### Data shown

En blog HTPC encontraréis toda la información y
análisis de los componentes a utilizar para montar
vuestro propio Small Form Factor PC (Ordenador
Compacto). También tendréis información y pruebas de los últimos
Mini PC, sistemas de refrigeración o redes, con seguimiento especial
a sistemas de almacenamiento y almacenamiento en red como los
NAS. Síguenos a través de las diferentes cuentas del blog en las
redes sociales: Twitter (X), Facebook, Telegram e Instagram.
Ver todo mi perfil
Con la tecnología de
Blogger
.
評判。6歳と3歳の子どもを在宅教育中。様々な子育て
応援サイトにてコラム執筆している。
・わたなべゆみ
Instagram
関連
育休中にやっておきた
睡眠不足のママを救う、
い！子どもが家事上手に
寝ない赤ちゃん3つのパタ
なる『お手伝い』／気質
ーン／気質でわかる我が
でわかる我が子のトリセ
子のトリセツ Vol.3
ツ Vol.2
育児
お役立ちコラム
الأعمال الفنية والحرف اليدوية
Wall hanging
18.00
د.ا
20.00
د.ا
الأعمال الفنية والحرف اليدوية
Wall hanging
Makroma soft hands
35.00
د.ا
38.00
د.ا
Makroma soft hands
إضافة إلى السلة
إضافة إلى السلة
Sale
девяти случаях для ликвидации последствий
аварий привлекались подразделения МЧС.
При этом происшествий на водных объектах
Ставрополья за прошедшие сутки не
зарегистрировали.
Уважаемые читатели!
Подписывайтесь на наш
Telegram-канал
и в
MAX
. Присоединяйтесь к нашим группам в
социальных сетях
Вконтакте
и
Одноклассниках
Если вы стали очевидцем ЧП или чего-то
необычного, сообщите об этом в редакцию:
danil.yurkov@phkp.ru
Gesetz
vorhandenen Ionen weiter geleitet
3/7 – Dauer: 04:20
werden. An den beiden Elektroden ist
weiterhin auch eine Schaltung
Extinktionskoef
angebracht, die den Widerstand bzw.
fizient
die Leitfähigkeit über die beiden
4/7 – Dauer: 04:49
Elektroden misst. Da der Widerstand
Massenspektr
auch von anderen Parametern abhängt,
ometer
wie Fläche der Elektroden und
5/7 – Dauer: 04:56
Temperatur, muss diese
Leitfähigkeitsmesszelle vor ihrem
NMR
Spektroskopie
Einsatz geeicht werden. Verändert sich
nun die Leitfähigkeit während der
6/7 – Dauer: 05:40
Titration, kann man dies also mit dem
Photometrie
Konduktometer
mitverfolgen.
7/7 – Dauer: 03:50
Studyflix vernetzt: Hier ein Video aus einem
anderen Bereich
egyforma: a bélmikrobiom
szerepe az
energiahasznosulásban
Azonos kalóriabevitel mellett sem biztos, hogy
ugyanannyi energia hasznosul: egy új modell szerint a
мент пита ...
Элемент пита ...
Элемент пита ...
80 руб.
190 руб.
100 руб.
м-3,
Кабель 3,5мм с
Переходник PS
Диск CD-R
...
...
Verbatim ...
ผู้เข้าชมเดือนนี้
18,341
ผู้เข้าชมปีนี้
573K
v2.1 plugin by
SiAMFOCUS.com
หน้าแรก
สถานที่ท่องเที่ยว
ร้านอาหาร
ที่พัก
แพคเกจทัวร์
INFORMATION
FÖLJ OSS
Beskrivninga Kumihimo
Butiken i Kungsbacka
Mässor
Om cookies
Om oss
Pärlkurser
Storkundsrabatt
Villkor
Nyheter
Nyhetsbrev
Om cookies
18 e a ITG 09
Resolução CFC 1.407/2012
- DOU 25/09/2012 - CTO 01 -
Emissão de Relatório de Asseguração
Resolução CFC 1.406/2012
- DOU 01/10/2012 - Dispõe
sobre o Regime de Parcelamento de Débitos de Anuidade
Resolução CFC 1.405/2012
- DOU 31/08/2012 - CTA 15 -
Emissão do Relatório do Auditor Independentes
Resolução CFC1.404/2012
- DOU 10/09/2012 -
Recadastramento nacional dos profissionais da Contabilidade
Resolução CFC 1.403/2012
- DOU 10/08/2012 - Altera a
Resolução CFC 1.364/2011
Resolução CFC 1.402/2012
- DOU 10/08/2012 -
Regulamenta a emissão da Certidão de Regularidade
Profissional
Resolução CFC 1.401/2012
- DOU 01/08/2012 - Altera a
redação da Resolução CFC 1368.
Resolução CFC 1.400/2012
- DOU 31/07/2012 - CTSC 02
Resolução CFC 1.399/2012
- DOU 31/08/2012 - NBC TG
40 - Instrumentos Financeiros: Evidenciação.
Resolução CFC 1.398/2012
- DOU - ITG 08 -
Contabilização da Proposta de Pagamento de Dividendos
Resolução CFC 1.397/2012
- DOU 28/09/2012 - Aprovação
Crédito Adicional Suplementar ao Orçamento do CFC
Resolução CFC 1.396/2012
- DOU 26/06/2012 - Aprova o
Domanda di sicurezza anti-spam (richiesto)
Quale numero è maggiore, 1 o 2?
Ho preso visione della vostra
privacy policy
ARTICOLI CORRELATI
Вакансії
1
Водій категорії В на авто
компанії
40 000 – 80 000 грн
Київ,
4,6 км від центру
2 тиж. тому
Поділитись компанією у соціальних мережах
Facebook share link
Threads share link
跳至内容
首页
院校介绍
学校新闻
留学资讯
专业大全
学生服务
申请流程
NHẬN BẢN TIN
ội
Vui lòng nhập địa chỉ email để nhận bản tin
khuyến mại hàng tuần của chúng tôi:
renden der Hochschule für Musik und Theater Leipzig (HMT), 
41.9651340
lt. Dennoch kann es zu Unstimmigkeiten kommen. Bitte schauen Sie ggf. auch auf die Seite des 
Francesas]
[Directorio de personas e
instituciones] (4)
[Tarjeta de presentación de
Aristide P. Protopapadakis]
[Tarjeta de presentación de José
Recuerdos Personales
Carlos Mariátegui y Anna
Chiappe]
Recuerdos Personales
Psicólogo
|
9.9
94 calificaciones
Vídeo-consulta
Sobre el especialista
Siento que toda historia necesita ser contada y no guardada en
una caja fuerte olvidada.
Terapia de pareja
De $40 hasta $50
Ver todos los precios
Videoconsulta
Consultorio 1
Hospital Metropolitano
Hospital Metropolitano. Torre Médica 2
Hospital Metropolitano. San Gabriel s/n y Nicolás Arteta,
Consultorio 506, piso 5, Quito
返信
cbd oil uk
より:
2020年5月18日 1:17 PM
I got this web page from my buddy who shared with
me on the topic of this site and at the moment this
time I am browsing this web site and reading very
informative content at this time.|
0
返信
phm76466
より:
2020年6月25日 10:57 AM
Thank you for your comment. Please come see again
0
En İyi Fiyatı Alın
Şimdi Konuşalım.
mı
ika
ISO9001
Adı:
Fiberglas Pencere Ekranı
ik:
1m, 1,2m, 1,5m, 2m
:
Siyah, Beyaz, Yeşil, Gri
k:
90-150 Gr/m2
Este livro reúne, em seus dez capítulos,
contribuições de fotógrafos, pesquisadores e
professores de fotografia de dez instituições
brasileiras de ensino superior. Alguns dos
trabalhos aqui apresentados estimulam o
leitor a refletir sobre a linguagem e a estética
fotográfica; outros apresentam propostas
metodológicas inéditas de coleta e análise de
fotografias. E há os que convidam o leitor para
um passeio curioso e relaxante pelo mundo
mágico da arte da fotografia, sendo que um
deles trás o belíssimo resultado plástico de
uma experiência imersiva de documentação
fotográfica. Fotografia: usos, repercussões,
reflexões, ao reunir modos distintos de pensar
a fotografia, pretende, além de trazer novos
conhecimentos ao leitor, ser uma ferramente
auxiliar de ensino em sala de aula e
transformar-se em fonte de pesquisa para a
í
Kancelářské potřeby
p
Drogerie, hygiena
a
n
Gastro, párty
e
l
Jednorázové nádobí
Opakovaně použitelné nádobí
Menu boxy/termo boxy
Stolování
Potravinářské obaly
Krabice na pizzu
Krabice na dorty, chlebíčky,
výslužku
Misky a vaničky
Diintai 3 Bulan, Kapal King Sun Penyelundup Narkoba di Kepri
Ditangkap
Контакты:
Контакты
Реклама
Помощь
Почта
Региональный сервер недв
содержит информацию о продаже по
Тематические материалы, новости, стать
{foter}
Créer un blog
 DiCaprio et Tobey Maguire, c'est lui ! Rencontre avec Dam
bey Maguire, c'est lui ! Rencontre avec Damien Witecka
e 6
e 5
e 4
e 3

######

• Goal of the exercise
Once you find the line with "1m, 1,2m, 1,5m, 2m" in the entries above, output it and each line after it up to and including the line with "uma experiência imersiva de documentação", and nothing else.

• Solution to this exercise
1m, 1,2m, 1,5m, 2m
:
Siyah, Beyaz, Yeşil, Gri
k:
90-150 Gr/m2
Este livro reúne, em seus dez capítulos,
contribuições de fotógrafos, pesquisadores e
professores de fotografia de dez instituições
brasileiras de ensino superior. Alguns dos
trabalhos aqui apresentados estimulam o
leitor a refletir sobre a linguagem e a estética
fotográfica; outros apresentam propostas
metodológicas inéditas de coleta e análise de
fotografias. E há os que convidam o leitor para
um passeio curioso e relaxante pelo mundo
mágico da arte da fotografia, sendo que um
deles trás o belíssimo resultado plástico de
uma experiência imersiva de documentação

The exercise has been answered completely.